We are also dependent on third-party freight carriers to transport some of our raw materials and products. We may be unable to transport our raw materials or products in a timely manner or at economically favorable rates in certain circumstances, particularly in cases of adverse market conditions or disruptions to transportation infrastructure. 

Supply constraints and increases in the cost of energy could have a material adverse impact on our business or results of operations.

The cost of producing our products is sensitive to the price of energy, including its impact on transport costs which is subject to factors outside of our control. Energy prices, in particular oil and natural gas, have fluctuated in recent years. For example, natural gas forms the primary energy source for our European operations and our European operations can be directly affected by volatility in the cost and availability of natural gas. Natural gas supply shortages could lead to additional price increases, energy supply rationing, or temporary reduction in our European operations, which could have a material adverse impact on our business or results of operations.

We are subject to risks and uncertainties associated with our international operations.

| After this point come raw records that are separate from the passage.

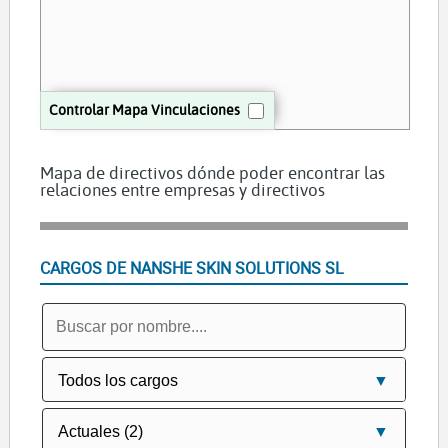
Controlar Mapa Vinculaciones
Mapa de directivos dónde poder encontrar las
relaciones entre empresas y directivos
CARGOS DE NANSHE SKIN SOLUTIONS SL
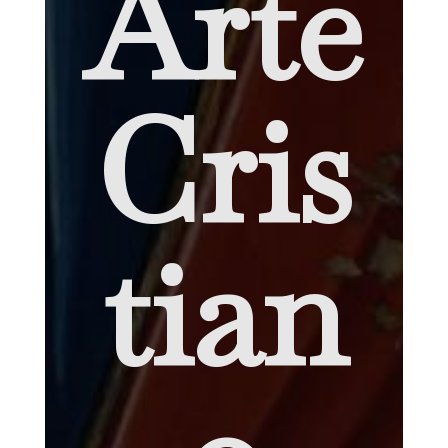
Arte
Cris
tian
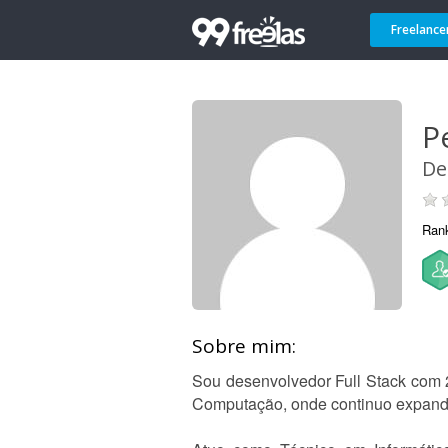
Freelance
P
De
Ran
Sobre mim:
Sou desenvolvedor Full Stack com 
Computação, onde continuo expand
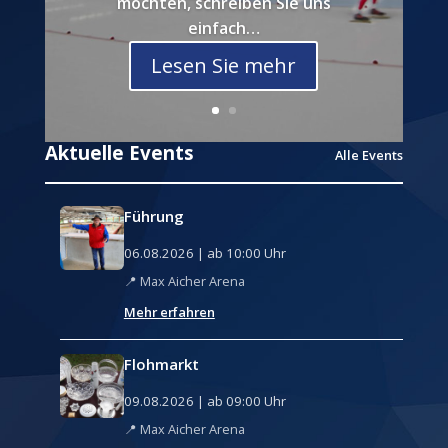
möchten, schreiben Sie uns
einfach…
Lesen Sie mehr
Aktuelle Events
Alle Events
Führung
06.08.2026 | ab 10:00 Uhr
Max Aicher Arena
Mehr erfahren
Flohmarkt
09.08.2026 | ab 09:00 Uhr
Max Aicher Arena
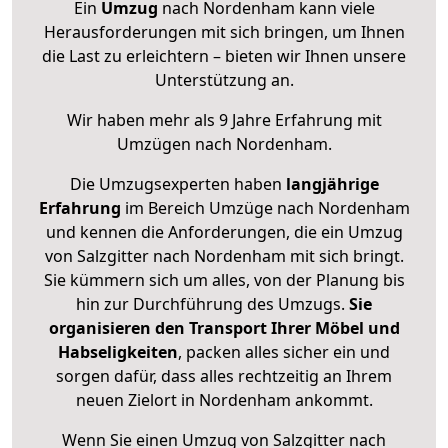
Ein
Umzug
nach Nordenham kann viele
Herausforderungen mit sich bringen, um Ihnen
die Last zu erleichtern – bieten wir Ihnen unsere
Unterstützung an.
Wir haben mehr als 9 Jahre Erfahrung mit
Umzügen nach
Nordenham
.
Die Umzugsexperten haben
langjährige
Erfahrung
im Bereich Umzüge nach Nordenham
und kennen die Anforderungen, die ein Umzug
von Salzgitter nach Nordenham mit sich bringt.
Sie kümmern sich um alles, von der Planung bis
hin zur Durchführung des Umzugs.
Sie
organisieren den Transport Ihrer Möbel und
Habseligkeiten
, packen alles sicher ein und
sorgen dafür, dass alles rechtzeitig an Ihrem
neuen Zielort in Nordenham ankommt.
Wenn Sie einen Umzug von Salzgitter nach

We sell products and operate plants throughout the world. Our international sales and operations are subject to risks and uncertainties, including:

•difficulties and costs associated with complying with a wide variety of complex and changing laws, including securities laws, climate-related laws, tax laws, employment and pension-related laws, competition laws, U.S. and foreign export and trading laws, and laws governing improper business practices, treaties and regulations;

•limitations on our ability to enforce legal rights and remedies;

•adverse domestic or international economic and political conditions, business interruption, war and civil disturbance;

•changes to tax, currency, or other laws or policies that may adversely impact our ability to repatriate cash from non-United States subsidiaries, make cross-border investments, or engage in other intercompany transactions;

•future tax legislation, regulations, or related guidance or interpretations;

•changes to import or export restrictions, penalties or sanctions, including modification or elimination of international agreements covering trade or investment;

•costs and availability of shipping and transportation;

•nationalization or forced relocation of properties by foreign governments;

•currency exchange rate fluctuations between the United States Dollar and foreign currencies; and

•uncertainty with respect to any potential changes to laws, regulations and policies that could exacerbate the risks described above.